2022-04-20 13:54:42,479 ERR scripts.py:898 -- Some Ray subprcesses exited unexpectedly:
2022-04-20 13:54:42,479 ERR scripts.py:902 -- raylet [exit code=1]
2022-04-20 13:54:42,479 ERR scripts.py:910 -- Remaining processes will be killed.
2022-04-20 13:54:59,926 ERR scripts.py:898 -- Some Ray subprcesses exited unexpectedly:
2022-04-20 13:54:59,926 ERR scripts.py:902 -- raylet [exit code=1]
2022-04-20 13:54:59,926 ERR scripts.py:910 -- Remaining processes will be killed.
2022-04-20 13:55:00,328 ERR scripts.py:898 -- Some Ray subprcesses exited unexpectedly:
2022-04-20 13:55:00,328 ERR scripts.py:902 -- raylet [exit code=1]
2022-04-20 13:55:00,328 ERR scripts.py:910 -- Remaining processes will be killed.

I have now resorted to calling ray start within a script that contains the following construction to suppress errors being forwarded to Slurm:

eval "${@:2}" || echo "Exit with error code $? (suppressed)"

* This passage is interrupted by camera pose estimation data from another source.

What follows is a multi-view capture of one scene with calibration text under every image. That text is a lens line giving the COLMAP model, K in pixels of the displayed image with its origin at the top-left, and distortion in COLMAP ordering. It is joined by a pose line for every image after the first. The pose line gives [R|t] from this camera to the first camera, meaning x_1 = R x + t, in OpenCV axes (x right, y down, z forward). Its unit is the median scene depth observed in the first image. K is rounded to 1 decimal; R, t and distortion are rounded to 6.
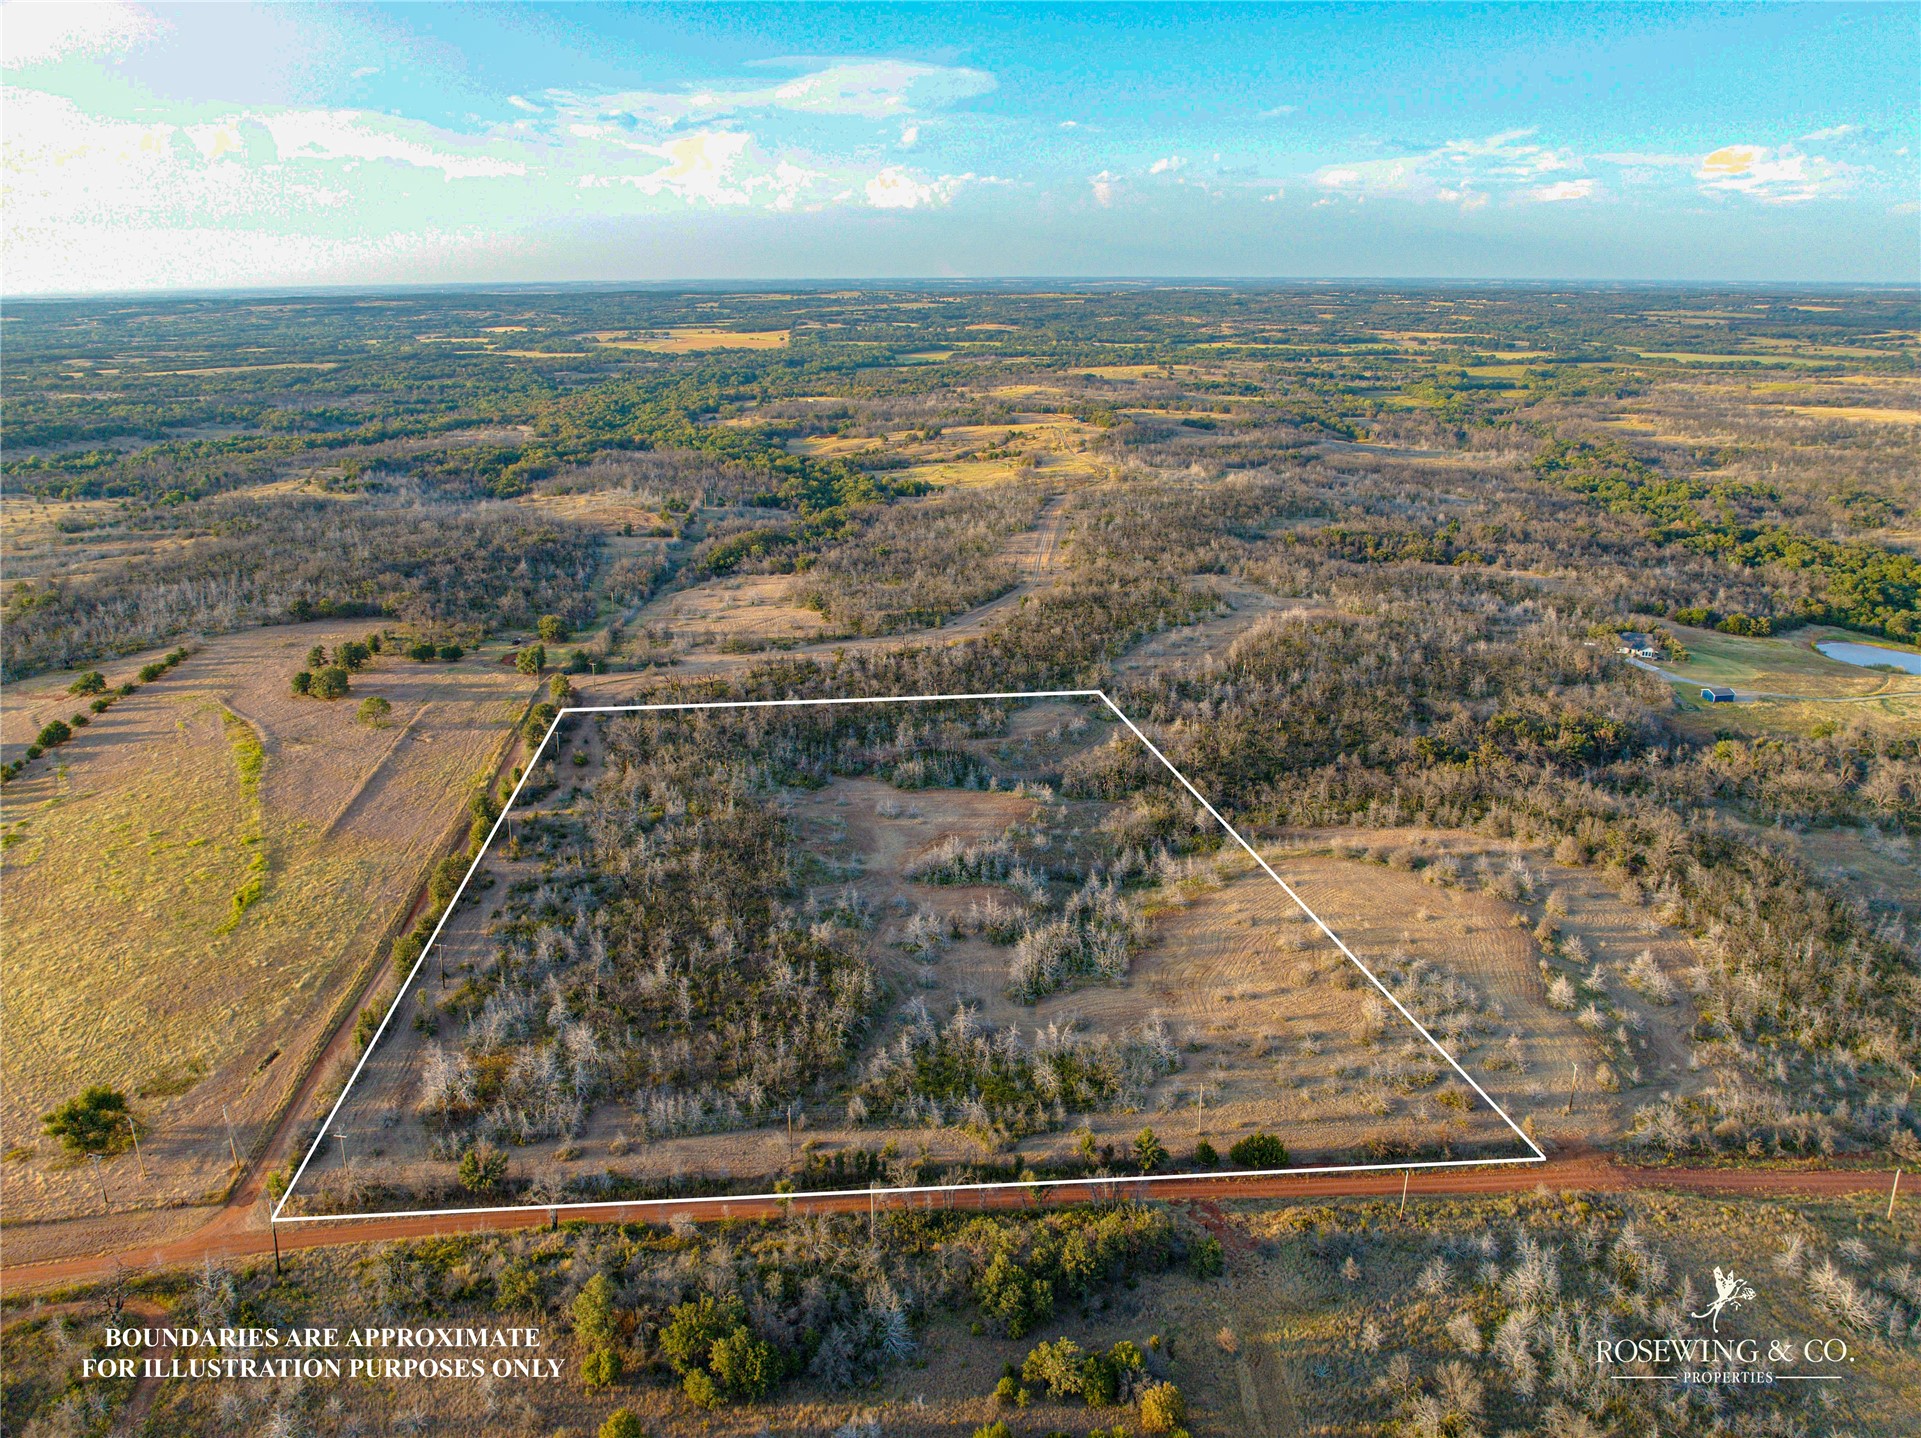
lens RADIAL K [[1346.9, 0, 970.3], [0, 1346.9, 723.5], [0, 0, 1]] dist [-0.061971, 0.033187]
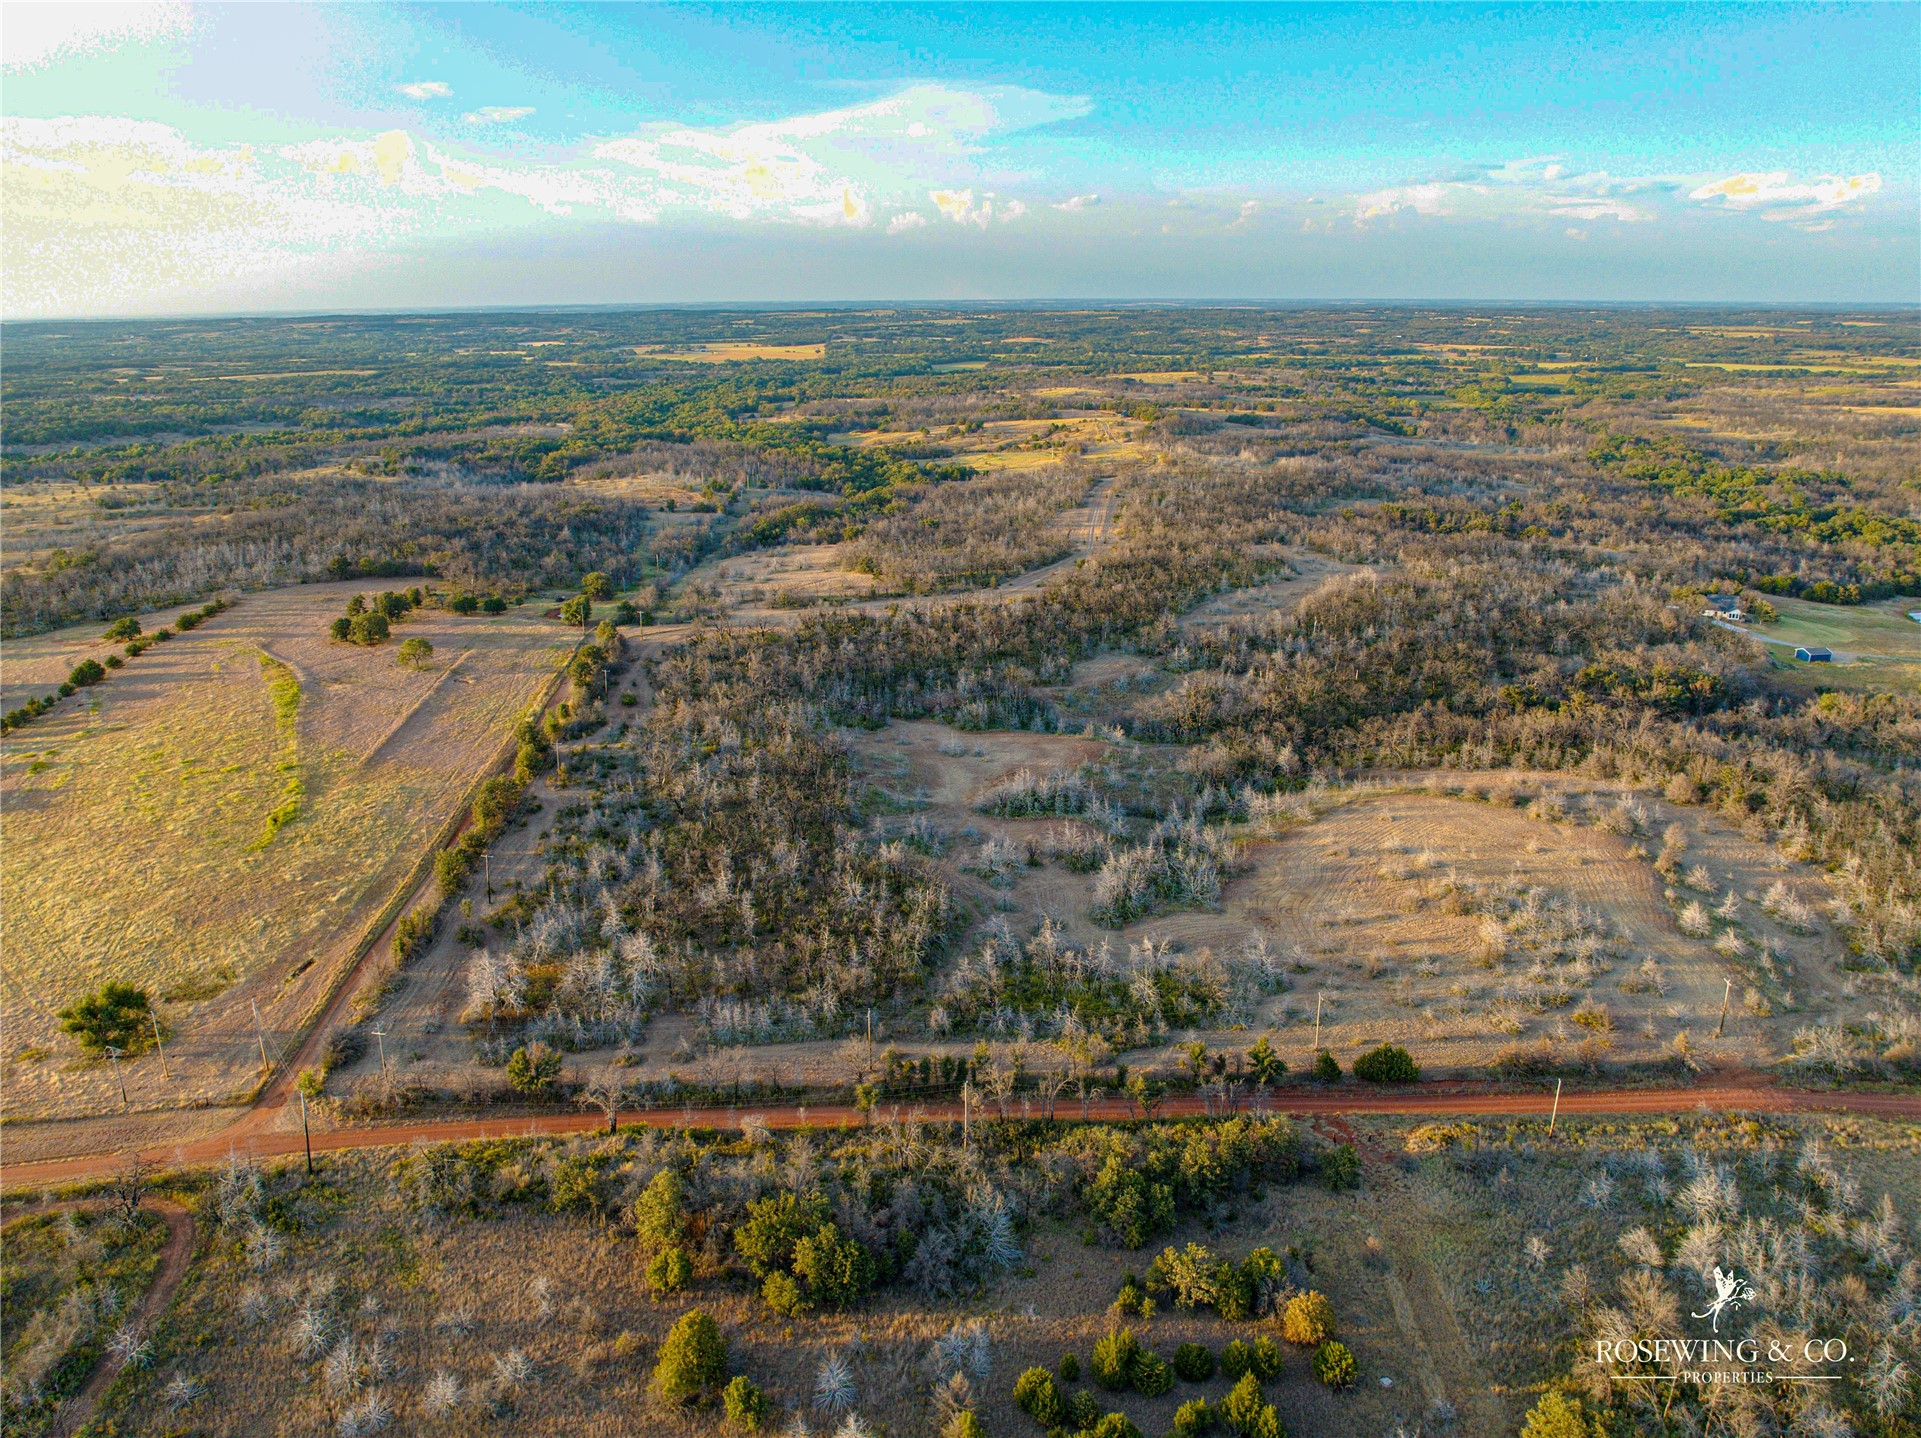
lens RADIAL K [[1346.9, 0, 970.3], [0, 1346.9, 723.5], [0, 0, 1]] dist [-0.061971, 0.033187]
pose [[0.999739, 0.005773, -0.022094, -0.029122], [-0.006123, 0.999857, -0.015780, 0.065087], [0.022000, 0.015911, 0.999631, 0.053436]]
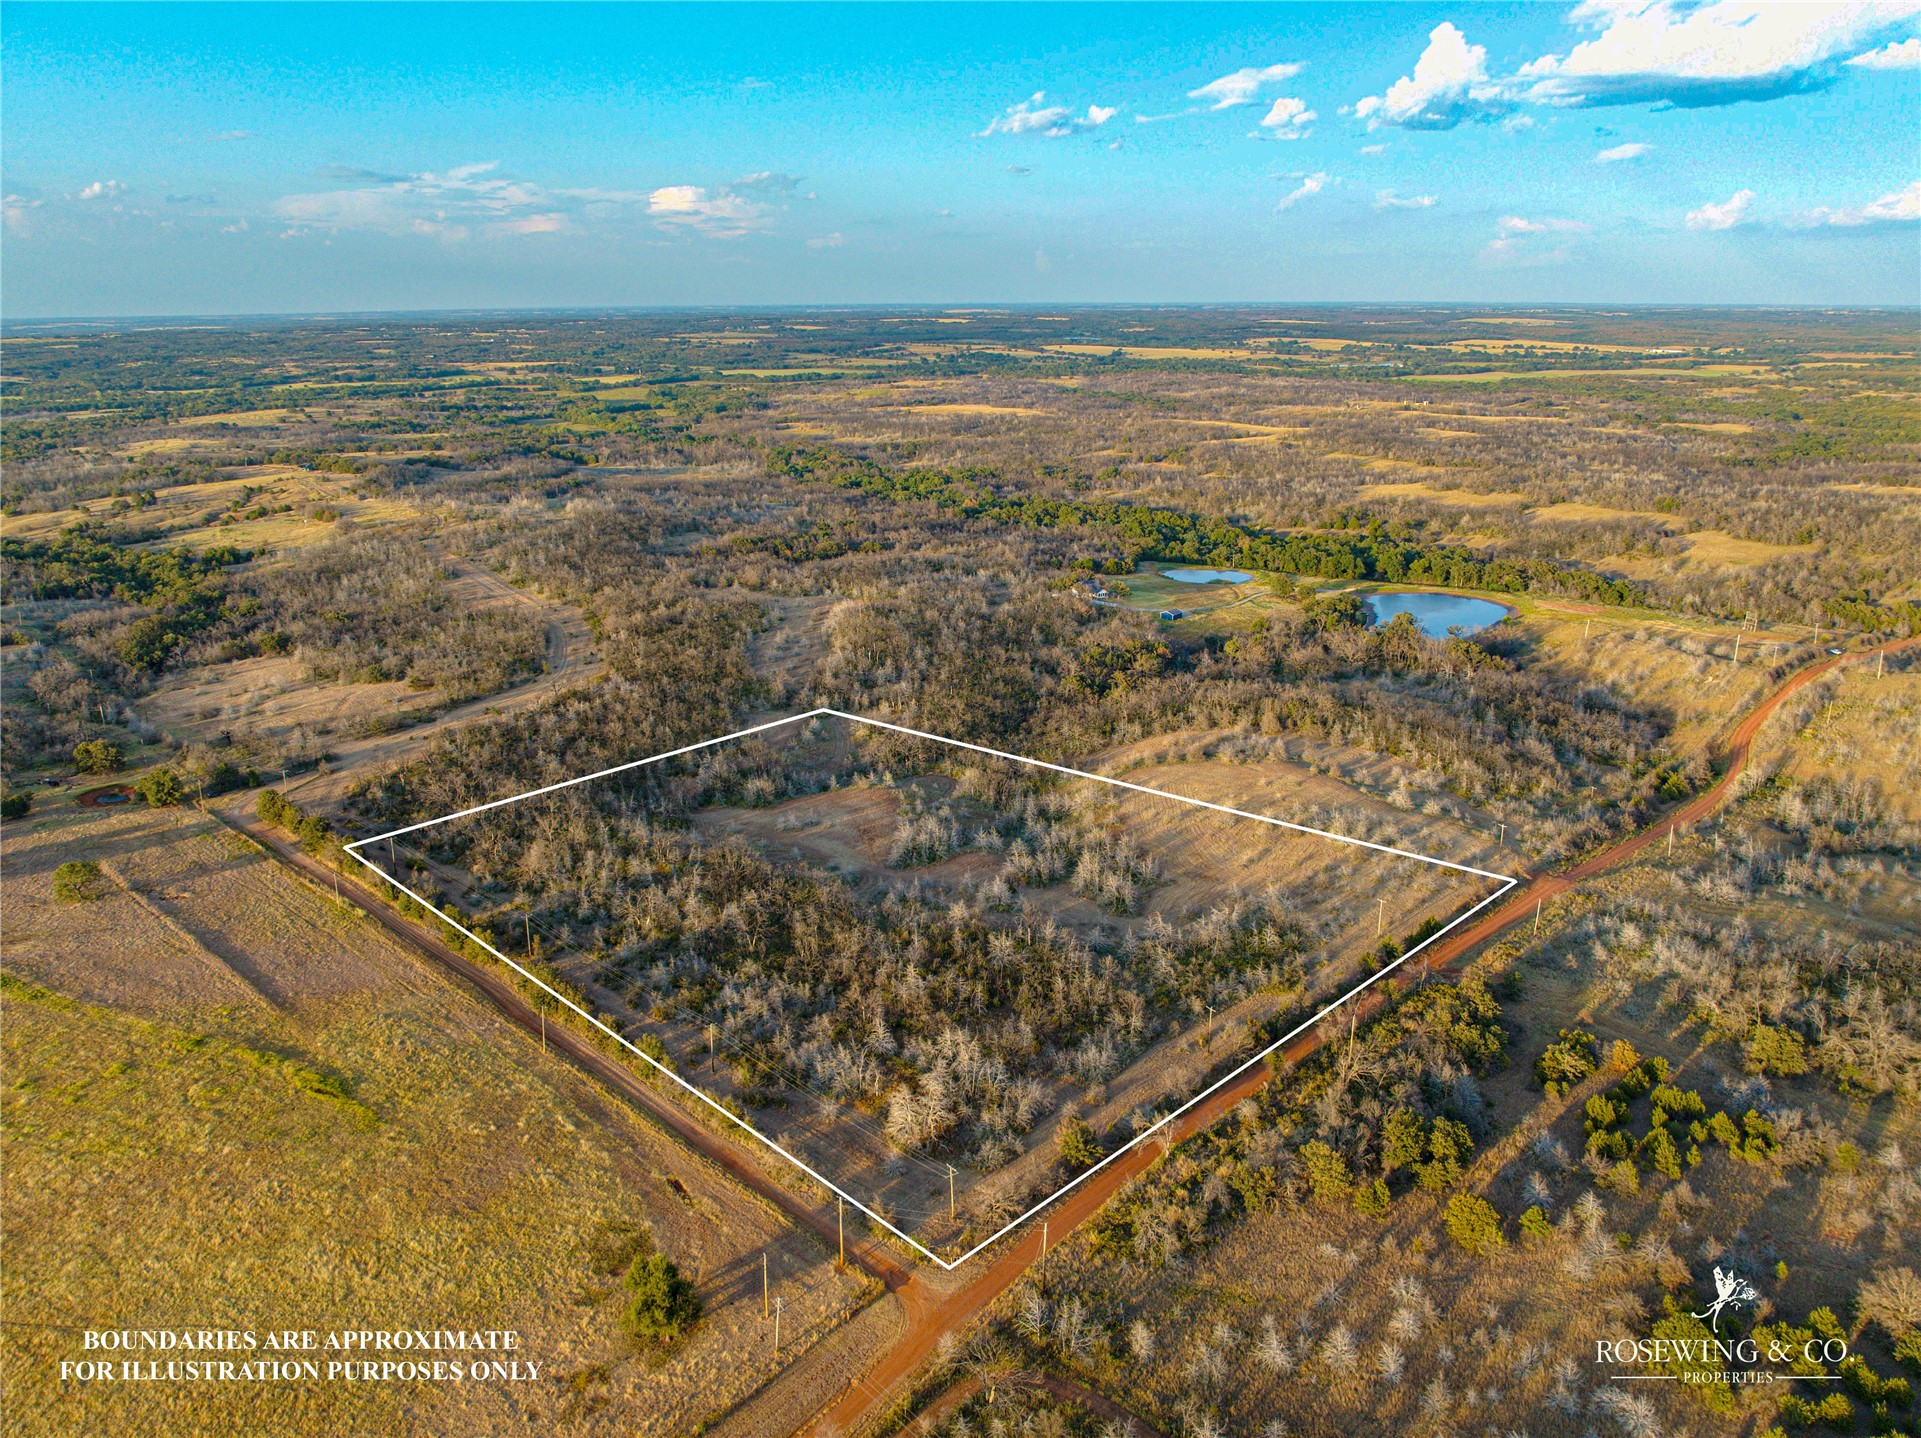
lens RADIAL K [[1346.9, 0, 970.3], [0, 1346.9, 723.5], [0, 0, 1]] dist [-0.061971, 0.033187]
pose [[0.767386, -0.193524, 0.611283, -0.596139], [0.206540, 0.977156, 0.050071, -0.033655], [-0.607009, 0.087831, 0.789826, 0.106106]]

It’s not very satisfying, and forces me to block all exit codes. Does anyone know what might be causing this?
Thank you!

Starting and stopping ray on the login node (with a non-blocking ray start command) does not result in such errors.

Does anyone have any suggestions?

@Alex , can you please help address this?

Any thoughts, @tupui?

Sorry I don’t know right now. So far I just played with basics on a SLURM cluster and I did not see such issues.

Ok, thanks for looking. When I have more time, I may run a few more tests, such as starting/stopping within the same script, stopping when the started head node is not blocking, etc.